[Source data]:
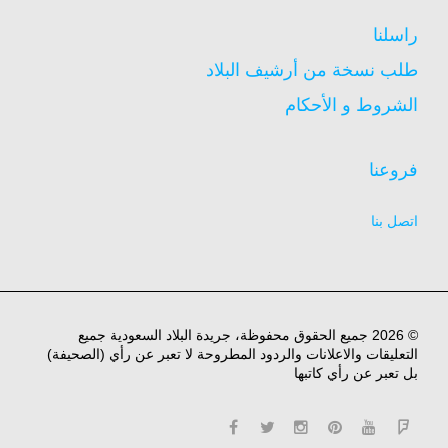
راسلنا
طلب نسخة من أرشيف البلاد
الشروط و الأحكام
فروعنا
اتصل بنا
© 2026 جميع الحقوق محفوظة، جريدة البلاد السعودية جميع
التعليقات والاعلانات والردود المطروحة لا تعبر عن رأي (الصحيفة)
بل تعبر عن رأي كاتبها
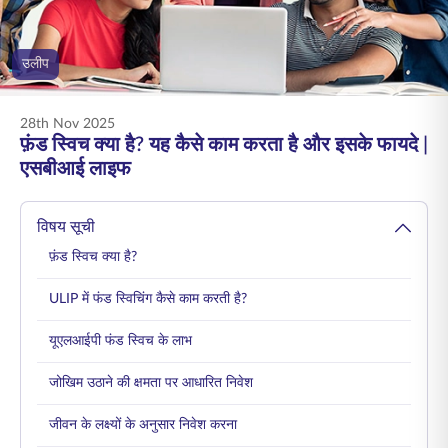
ENGLISH
उलीप
ऑनलाइन खरीदें
प्रीमियम भुगतान करें
1800 267 9090
28th Nov 2025
फ़ंड स्विच क्या है? यह कैसे काम करता है और इसके फायदे |
एसबीआई लाइफ
विषय सूची
फ़ंड स्विच क्या है?
ULIP में फंड स्विचिंग कैसे काम करती है?
यूएलआईपी फंड स्विच के लाभ
जोखिम उठाने की क्षमता पर आधारित निवेश
जीवन के लक्ष्यों के अनुसार निवेश करना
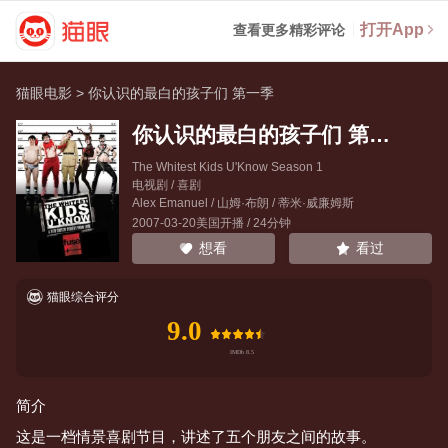
打开App
查看更多精彩评论
猫眼电影
>
你认识的最白的孩子们 第一季
你认识的最白的孩子们 第一季
The Whitest Kids U'Know Season 1
电视剧 / 喜剧
Alex Emanuel
/
山姆·布朗
/
蒂米·威廉姆斯
2007-03-20美国开播 / 24分钟
看过
想看
猫眼综合评分
9.0
简介
这是一档情景喜剧节目，讲述了五个朋友之间的故事。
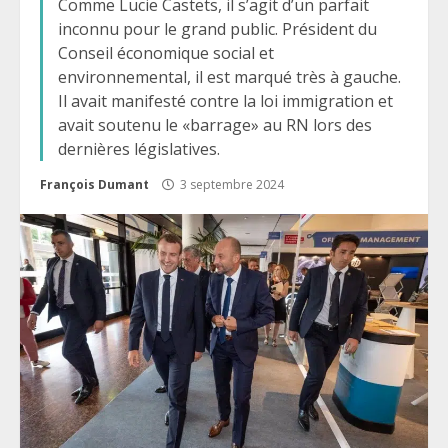
Comme Lucie Castets, il s’agit d’un parfait
inconnu pour le grand public. Président du
Conseil économique social et
environnemental, il est marqué très à gauche.
Il avait manifesté contre la loi immigration et
avait soutenu le «barrage» au RN lors des
dernières législatives.
François Dumant
3 septembre 2024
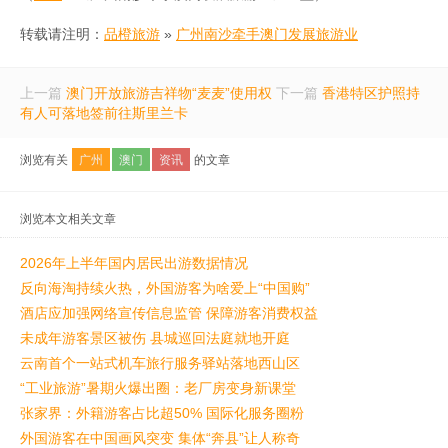
转载请注明：
品橙旅游
»
广州南沙牵手澳门发展旅游业
上一篇
澳门开放旅游吉祥物“麦麦”使用权
下一篇
香港特区护照持
有人可落地签前往斯里兰卡
浏览有关
广州
澳门
资讯
的文章
浏览本文相关文章
2026年上半年国内居民出游数据情况
反向海淘持续火热，外国游客为啥爱上“中国购”
酒店应加强网络宣传信息监管 保障游客消费权益
未成年游客景区被伤 县城巡回法庭就地开庭
云南首个一站式机车旅行服务驿站落地西山区
“工业旅游”暑期火爆出圈：老厂房变身新课堂
张家界：外籍游客占比超50% 国际化服务圈粉
外国游客在中国画风突变 集体“奔县”让人称奇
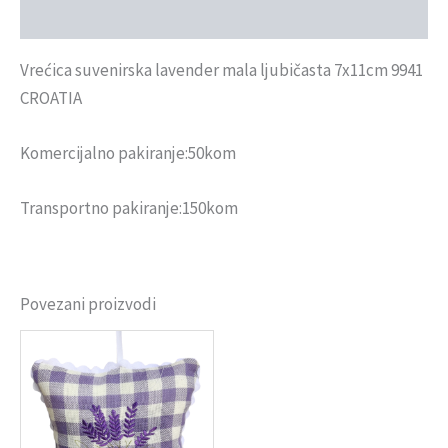
Recenzije (0)
Vrećica suvenirska lavender mala ljubičasta 7x11cm 9941
CROATIA
Komercijalno pakiranje:50kom
Transportno pakiranje:150kom
Povezani proizvodi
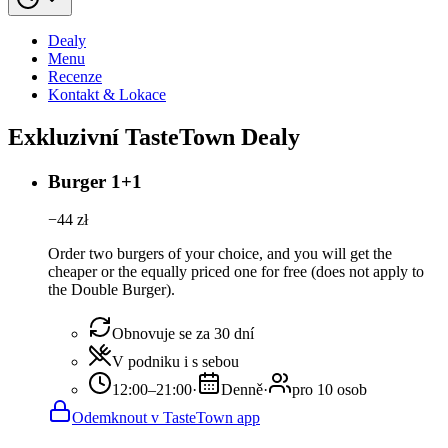
Dealy
Menu
Recenze
Kontakt & Lokace
Exkluzivní TasteTown Dealy
Burger 1+1
−
44
zł
Order two burgers of your choice, and you will get the
cheaper or the equally priced one for free (does not apply to
the Double Burger).
Obnovuje se za 30 dní
V podniku i s sebou
12:00–21:00
·
Denně
·
pro 10 osob
Odemknout v TasteTown app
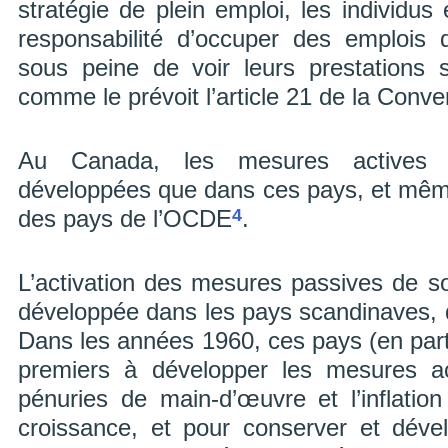
stratégie de plein emploi, les individu
responsabilité d’occuper des emplois 
sous peine de voir leurs prestations 
comme le prévoit l’article 21 de la Conve
Au Canada, les mesures actives 
développées que dans ces pays, et mê
4
des pays de l’OCDE
.
L’activation des mesures passives de so
développée dans les pays scandinaves, qu
Dans les années 1960, ces pays (en parti
premiers à développer les mesures ac
pénuries de main-d’œuvre et l’inflation
croissance, et pour conserver et dével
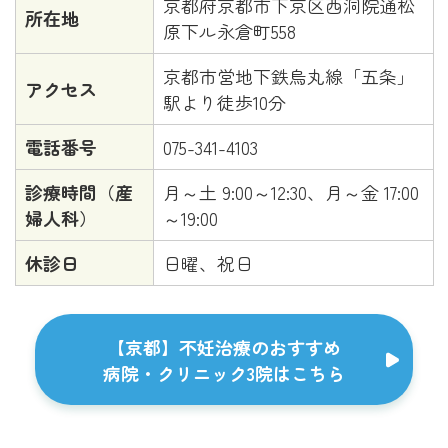
京都府京都市下京区西洞院通松
所在地
原下ル永倉町558
京都市営地下鉄烏丸線「五条」
アクセス
駅より徒歩10分
電話番号
075-341-4103
診療時間（産
月～土 9:00～12:30、月～金 17:00
婦人科）
～19:00
休診日
日曜、祝日
【京都】不妊治療のおすすめ
病院・クリニック3院はこちら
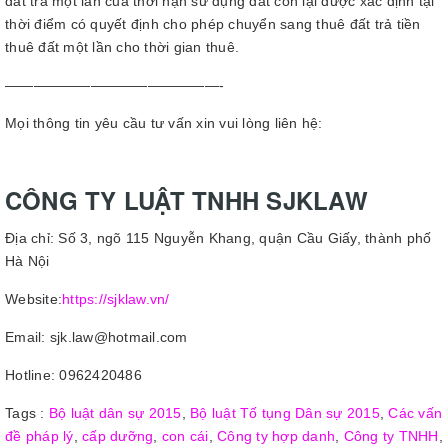
đất trả một lần của thời hạn sử dụng đất còn lại được xác định tại
thời điểm có quyết định cho phép chuyển sang thuê đất trả tiền
thuê đất một lần cho thời gian thuê.
———————————————-
Mọi thông tin yêu cầu tư vấn xin vui lòng liên hệ:
CÔNG TY LUẬT TNHH SJKLAW
Địa chỉ: Số 3, ngõ 115 Nguyễn Khang, quận Cầu Giấy, thành phố
Hà Nội
Website:
https://sjklaw.vn/
Email: sjk.law@hotmail.com
Hotline: 0962420486
Tags :
Bộ luật dân sự 2015
,
Bộ luật Tố tụng Dân sự 2015
,
Các vấn
đề pháp lý
,
cấp dưỡng
,
con cái
,
Công ty hợp danh
,
Công ty TNHH
,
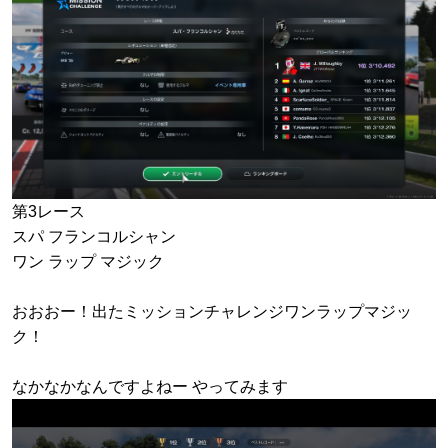
第3レース
スパ フランコルシャン
ワン ラップ マジック
おおおー！出たミッションチャレンジワンラップマジッ
ク！
なかなかなんですよねー やってみます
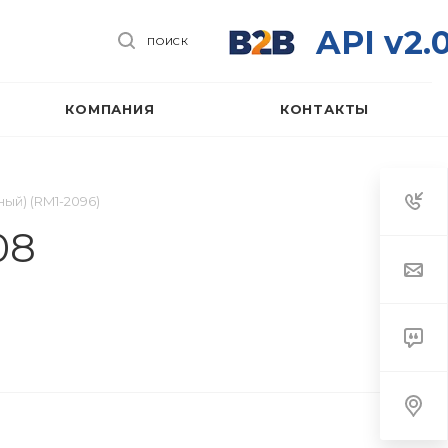
API v2.
ПОИСК
КОМПАНИЯ
КОНТАКТЫ
ый) (RM1-2096)
08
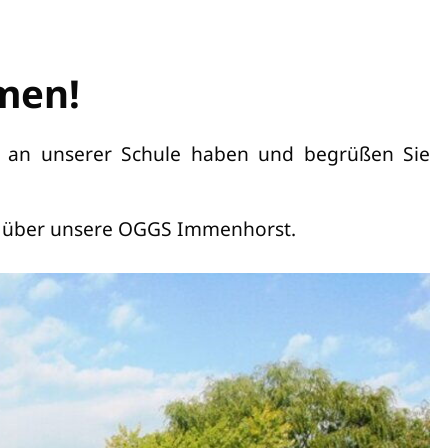
men!
se an unserer Schule haben und begrüßen Sie
hr über unsere OGGS Immenhorst.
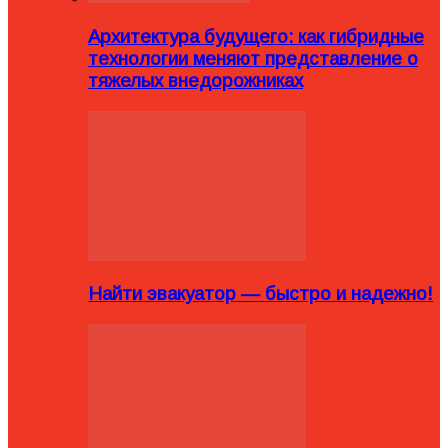
Архитектура будущего: как гибридные
технологии меняют представление о
тяжелых внедорожниках
Найти эвакуатор — быстро и надежно!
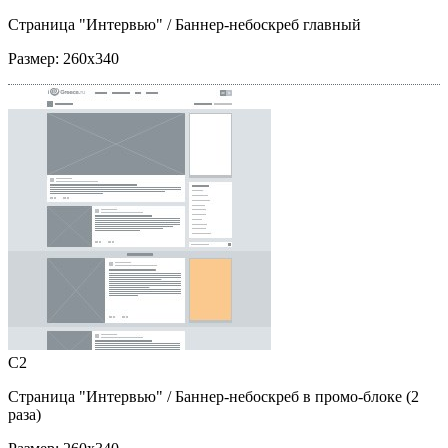
Страница "Интервью"
/ Баннер-небоскреб главный
Размер:
260x340
C2
Страница "Интервью"
/ Баннер-небоскреб в промо-блоке (2
раза)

[Task description]:
Output each line exactly as shown above; no pictures go in the copy.

[Solution to the problem]:
راسلنا
طلب نسخة من أرشيف البلاد
الشروط و الأحكام
فروعنا
اتصل بنا
© 2026 جميع الحقوق محفوظة، جريدة البلاد السعودية جميع
التعليقات والاعلانات والردود المطروحة لا تعبر عن رأي (الصحيفة)
بل تعبر عن رأي كاتبها
ENGLISH
उलीप
ऑनलाइन खरीदें
प्रीमियम भुगतान करें
1800 267 9090
28th Nov 2025
फ़ंड स्विच क्या है? यह कैसे काम करता है और इसके फायदे |
एसबीआई लाइफ
विषय सूची
फ़ंड स्विच क्या है?
ULIP में फंड स्विचिंग कैसे काम करती है?
यूएलआईपी फंड स्विच के लाभ
जोखिम उठाने की क्षमता पर आधारित निवेश
जीवन के लक्ष्यों के अनुसार निवेश करना
打开App
查看更多精彩评论
猫眼电影
>
你认识的最白的孩子们 第一季
你认识的最白的孩子们 第一季
The Whitest Kids U'Know Season 1
电视剧 / 喜剧
Alex Emanuel
/
山姆·布朗
/
蒂米·威廉姆斯
2007-03-20美国开播 / 24分钟
看过
想看
猫眼综合评分
9.0
简介
这是一档情景喜剧节目，讲述了五个朋友之间的故事。
Comme Lucie Castets, il s’agit d’un parfait
inconnu pour le grand public. Président du
Conseil économique social et
environnemental, il est marqué très à gauche.
Il avait manifesté contre la loi immigration et
avait soutenu le «barrage» au RN lors des
dernières législatives.
François Dumant
3 septembre 2024
转载请注明：
品橙旅游
»
广州南沙牵手澳门发展旅游业
上一篇
澳门开放旅游吉祥物“麦麦”使用权
下一篇
香港特区护照持
有人可落地签前往斯里兰卡
浏览有关
广州
澳门
资讯
的文章
浏览本文相关文章
2026年上半年国内居民出游数据情况
反向海淘持续火热，外国游客为啥爱上“中国购”
酒店应加强网络宣传信息监管 保障游客消费权益
未成年游客景区被伤 县城巡回法庭就地开庭
云南首个一站式机车旅行服务驿站落地西山区
“工业旅游”暑期火爆出圈：老厂房变身新课堂
张家界：外籍游客占比超50% 国际化服务圈粉
外国游客在中国画风突变 集体“奔县”让人称奇
Recenzije (0)
Vrećica suvenirska lavender mala ljubičasta 7x11cm 9941
CROATIA
Komercijalno pakiranje:50kom
Transportno pakiranje:150kom
Povezani proizvodi
Dealy
Menu
Recenze
Kontakt & Lokace
Exkluzivní TasteTown Dealy
Burger 1+1
−
44
zł
Order two burgers of your choice, and you will get the
cheaper or the equally priced one for free (does not apply to
the Double Burger).
Obnovuje se za 30 dní
V podniku i s sebou
12:00–21:00
·
Denně
·
pro 10 osob
Odemknout v TasteTown app
stratégie de plein emploi, les individu
responsabilité d’occuper des emplois 
sous peine de voir leurs prestations 
comme le prévoit l’article 21 de la Conve
Au Canada, les mesures actives 
développées que dans ces pays, et mê
4
des pays de l’OCDE
.
L’activation des mesures passives de so
développée dans les pays scandinaves, qu
Dans les années 1960, ces pays (en parti
premiers à développer les mesures ac
pénuries de main-d’œuvre et l’inflation
croissance, et pour conserver et dével
京都府京都市下京区西洞院通松
所在地
原下ル永倉町558
京都市営地下鉄烏丸線「五条」
アクセス
駅より徒歩10分
電話番号
075-341-4103
診療時間（産
月～土 9:00～12:30、月～金 17:00
婦人科）
～19:00
休診日
日曜、祝日
【京都】不妊治療のおすすめ
病院・クリニック3院はこちら
đất trả một lần của thời hạn sử dụng đất còn lại được xác định tại
thời điểm có quyết định cho phép chuyển sang thuê đất trả tiền
thuê đất một lần cho thời gian thuê.
———————————————-
Mọi thông tin yêu cầu tư vấn xin vui lòng liên hệ:
CÔNG TY LUẬT TNHH SJKLAW
Địa chỉ: Số 3, ngõ 115 Nguyễn Khang, quận Cầu Giấy, thành phố
Hà Nội
Website:
https://sjklaw.vn/
Email: sjk.law@hotmail.com
Hotline: 0962420486
Tags :
Bộ luật dân sự 2015
,
Bộ luật Tố tụng Dân sự 2015
,
Các vấn
đề pháp lý
,
cấp dưỡng
,
con cái
,
Công ty hợp danh
,
Công ty TNHH
,
第3レース
スパ フランコルシャン
ワン ラップ マジック
おおおー！出たミッションチャレンジワンラップマジッ
ク！
なかなかなんですよねー やってみます
API v2.
ПОИСК
КОМПАНИЯ
КОНТАКТЫ
ый) (RM1-2096)
08
men!
se an unserer Schule haben und begrüßen Sie
hr über unsere OGGS Immenhorst.
Архитектура будущего: как гибридные
технологии меняют представление о
тяжелых внедорожниках
Найти эвакуатор — быстро и надежно!
Страница "Интервью"
/ Баннер-небоскреб главный
Размер:
260x340
C2
Страница "Интервью"
/ Баннер-небоскреб в промо-блоке (2
раза)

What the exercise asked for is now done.